• [Request]: Reproduce the stretch of records from the line containing "country: RU" through the line containing "latitude: 32.5666", switching every "city" to "locality" and keeping everything else unchanged. Omit the pictures from your output.

Extracted data entries
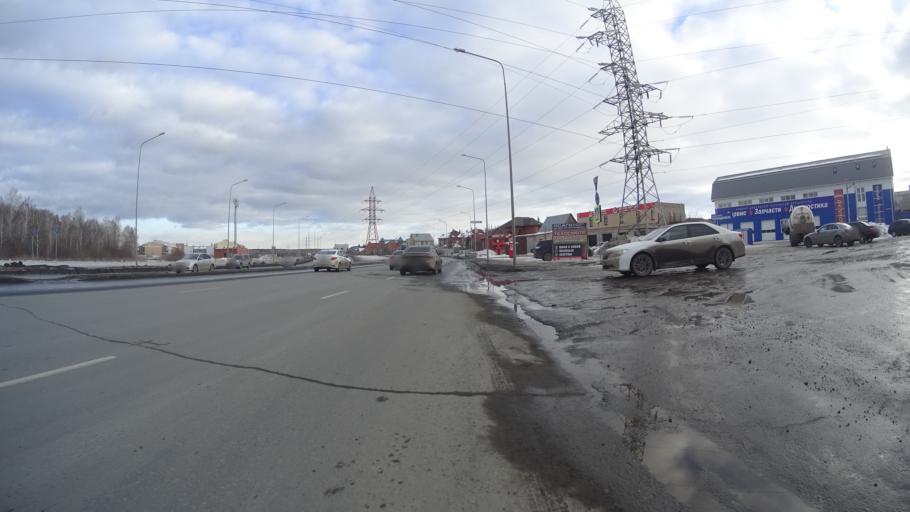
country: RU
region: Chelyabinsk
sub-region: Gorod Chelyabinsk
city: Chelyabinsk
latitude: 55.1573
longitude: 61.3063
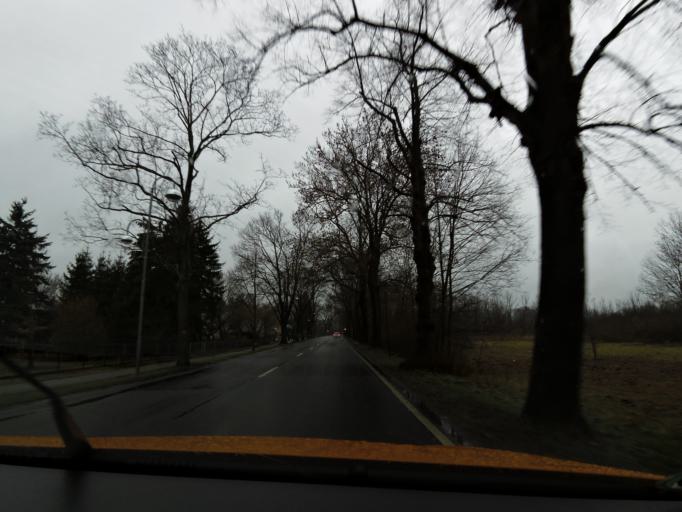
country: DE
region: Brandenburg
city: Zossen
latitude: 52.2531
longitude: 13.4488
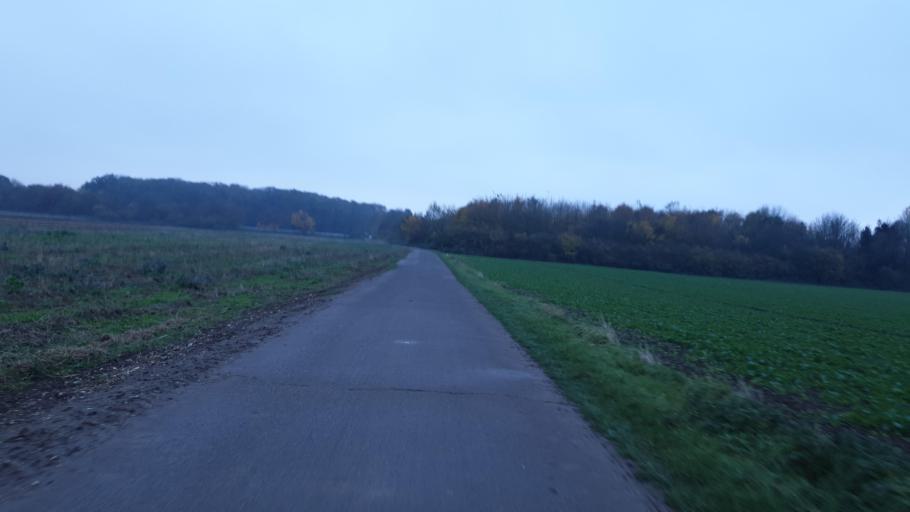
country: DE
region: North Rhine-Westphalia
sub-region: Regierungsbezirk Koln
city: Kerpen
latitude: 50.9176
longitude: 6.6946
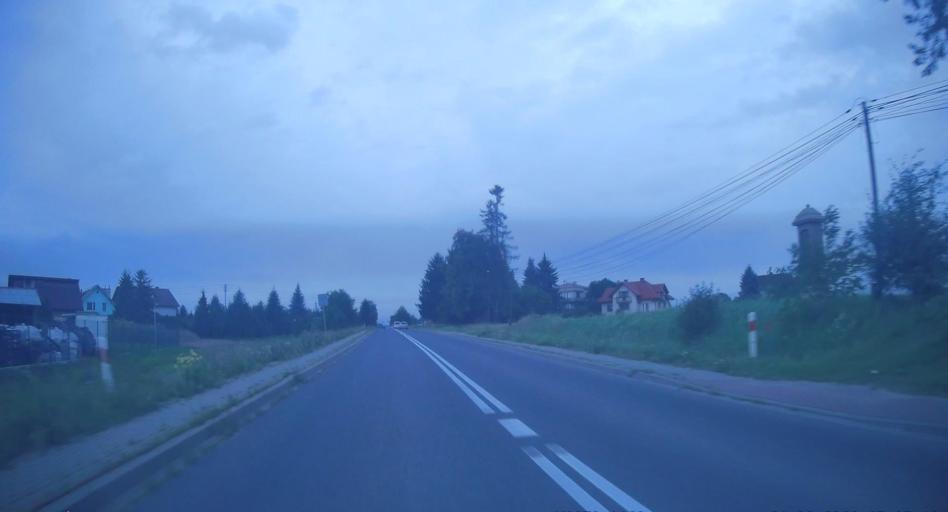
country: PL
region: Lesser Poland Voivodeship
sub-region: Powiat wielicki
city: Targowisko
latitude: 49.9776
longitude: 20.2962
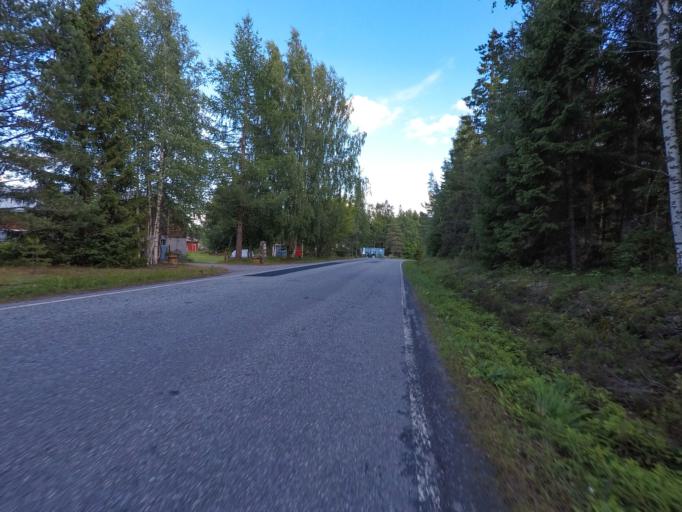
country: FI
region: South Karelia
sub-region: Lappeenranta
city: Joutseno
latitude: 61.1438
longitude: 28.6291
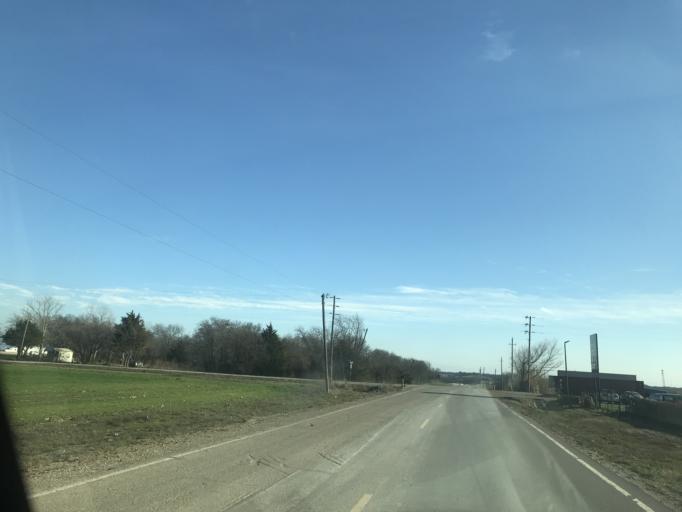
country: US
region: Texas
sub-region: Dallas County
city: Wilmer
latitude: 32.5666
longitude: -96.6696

--

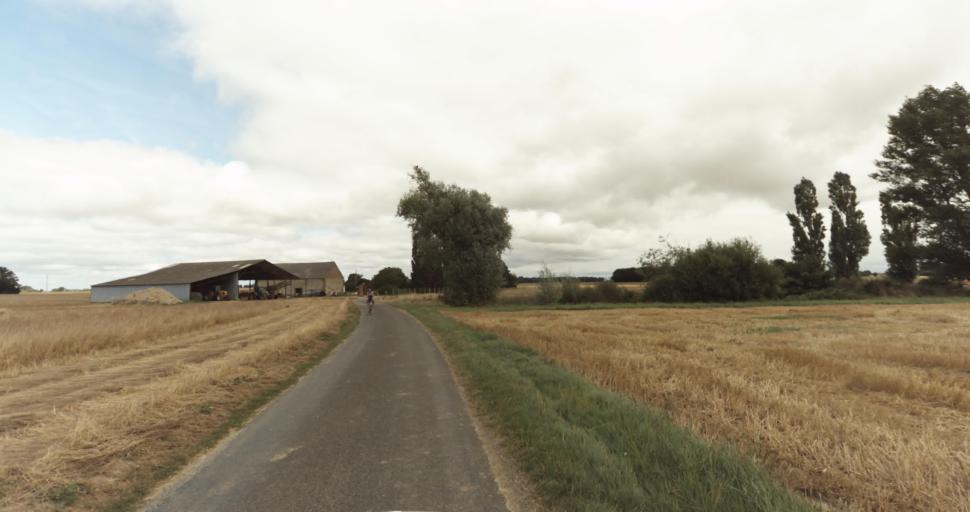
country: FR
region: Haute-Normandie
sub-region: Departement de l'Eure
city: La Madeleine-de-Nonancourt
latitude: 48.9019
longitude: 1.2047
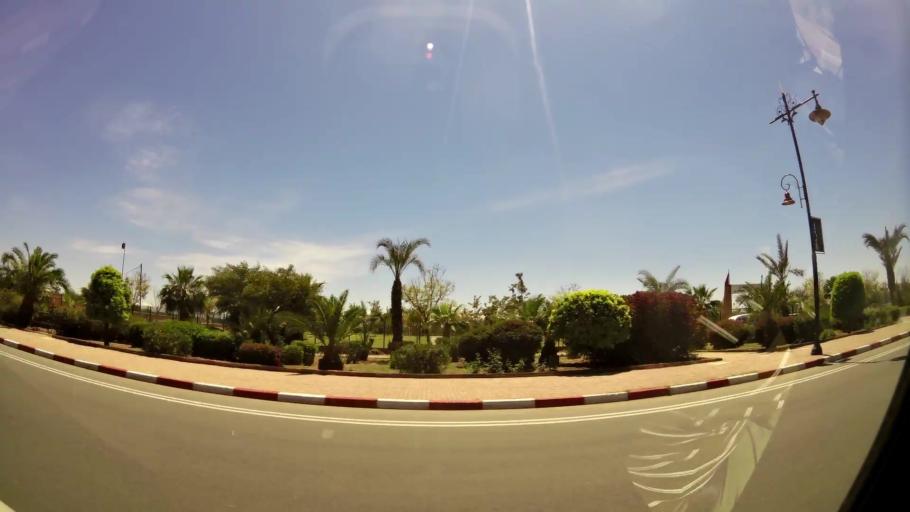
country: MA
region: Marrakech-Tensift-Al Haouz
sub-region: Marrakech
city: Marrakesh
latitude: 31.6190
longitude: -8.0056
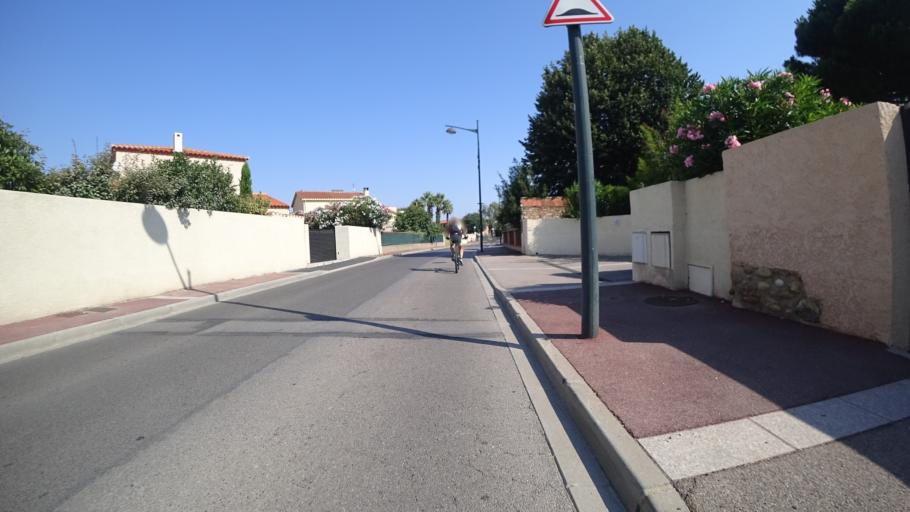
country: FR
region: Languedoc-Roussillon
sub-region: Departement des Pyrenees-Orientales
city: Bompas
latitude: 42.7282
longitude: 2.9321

• [Task result]:
country: RU
region: Chelyabinsk
sub-region: Gorod Chelyabinsk
locality: Chelyabinsk
latitude: 55.1573
longitude: 61.3063
country: DE
region: Brandenburg
locality: Zossen
latitude: 52.2531
longitude: 13.4488
country: DE
region: North Rhine-Westphalia
sub-region: Regierungsbezirk Koln
locality: Kerpen
latitude: 50.9176
longitude: 6.6946
country: PL
region: Lesser Poland Voivodeship
sub-region: Powiat wielicki
locality: Targowisko
latitude: 49.9776
longitude: 20.2962
country: FI
region: South Karelia
sub-region: Lappeenranta
locality: Joutseno
latitude: 61.1438
longitude: 28.6291
country: US
region: Texas
sub-region: Dallas County
locality: Wilmer
latitude: 32.5666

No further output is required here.